Jenna gazed at him a moment, then returned her attention to a pot stewing over the cooking fire; dipped in a spoon, tasted the contents. “Talks pretty for a pirate, does he not?” she observed, sarcastic.
“Oh, he is a captain,” Tiola said with a serious face, a gleam of amusement in her voice, as she squatted in front of him, a roll of clean bandaging in one hand, a pot of sweet-smelling salve in the other. “There is many a pirate captain with a silvered tongue. It goes with the gold teeth and the earring I assume. They do not tend to possess an inch of common sense, however. It must be all the salt-water rusting what little brain they have.

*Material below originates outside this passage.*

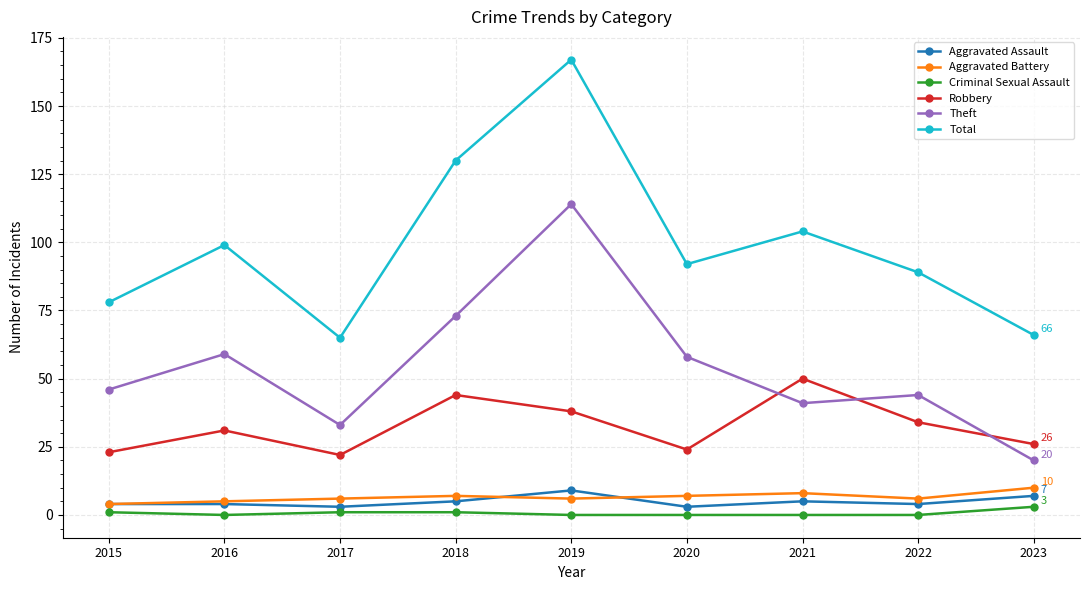

What is the approximate value of Criminal Sexual Assault at 2023?

3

Especially if your name happens to be Jesamiah Acorne.” She laughed out loud, then relented her teasing, and putting the things in her hand on to the side table, threaded her arms around Jesamiah, lifted him to the bed. Removing the sheet concealing his modesty she straightened his legs, spread the linen and tucked its edges beneath the mattress.

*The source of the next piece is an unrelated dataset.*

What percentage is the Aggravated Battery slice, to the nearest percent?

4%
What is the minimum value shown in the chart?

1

“When you can stand up without falling over,
Captain
Acorne, you can be on your way. The thanks are appreciated; payment is neither wanted nor expected.”
Jenna snorted disapproval. “It is expected for us to live on thin air, however.”
Glancing at her Jesamiah glowered. “I am not sure I wish to stay where I am not welcome.” He paused, trying to think of a tactful thing to say. “Not with people I do not know. Us pirates tend to not trust strangers.” He tried a faint smile. “A peculiarity that also goes with the gold teeth and the earring.”
Removing the bandaging from his arm, Tiola flicked her gaze up to meet his. “Jenna is a dear but she is also a natural pessimist. If you were not welcome, Surr, I would not have brought you here.” She paused as she peeled away the final layer of the dressing.
To purge the wound of impurity she had used a proven remedy, a mixture of marsh mallow leaves and cayenne pepper steeped together in hot water and linseed oil. Set in place beneath a wool pad and changed regularly she rarely had problems with wounds turning putrid.
Her healing was different from that of the physicians and apothecaries. Contrary to what they believed, she knew for certain the four humours did nothing to affect the health of body and mind, had nothing to do with the state of a wound or an ache in the belly. She insisted on meticulous cleanliness, thought the deliberate letting of more blood foolish. Ideas and practices she wisely kept to herself.
A faint staining of blood and pus clung to the old dressing, the wounds looking ugly, swollen and bruised, but not smelling unpleasant and no longer fire-hot to the touch. “This is healing well despite the angry appearance.” She met his eyes again. “I am not a stranger Jesamiah, my name is Tiola.”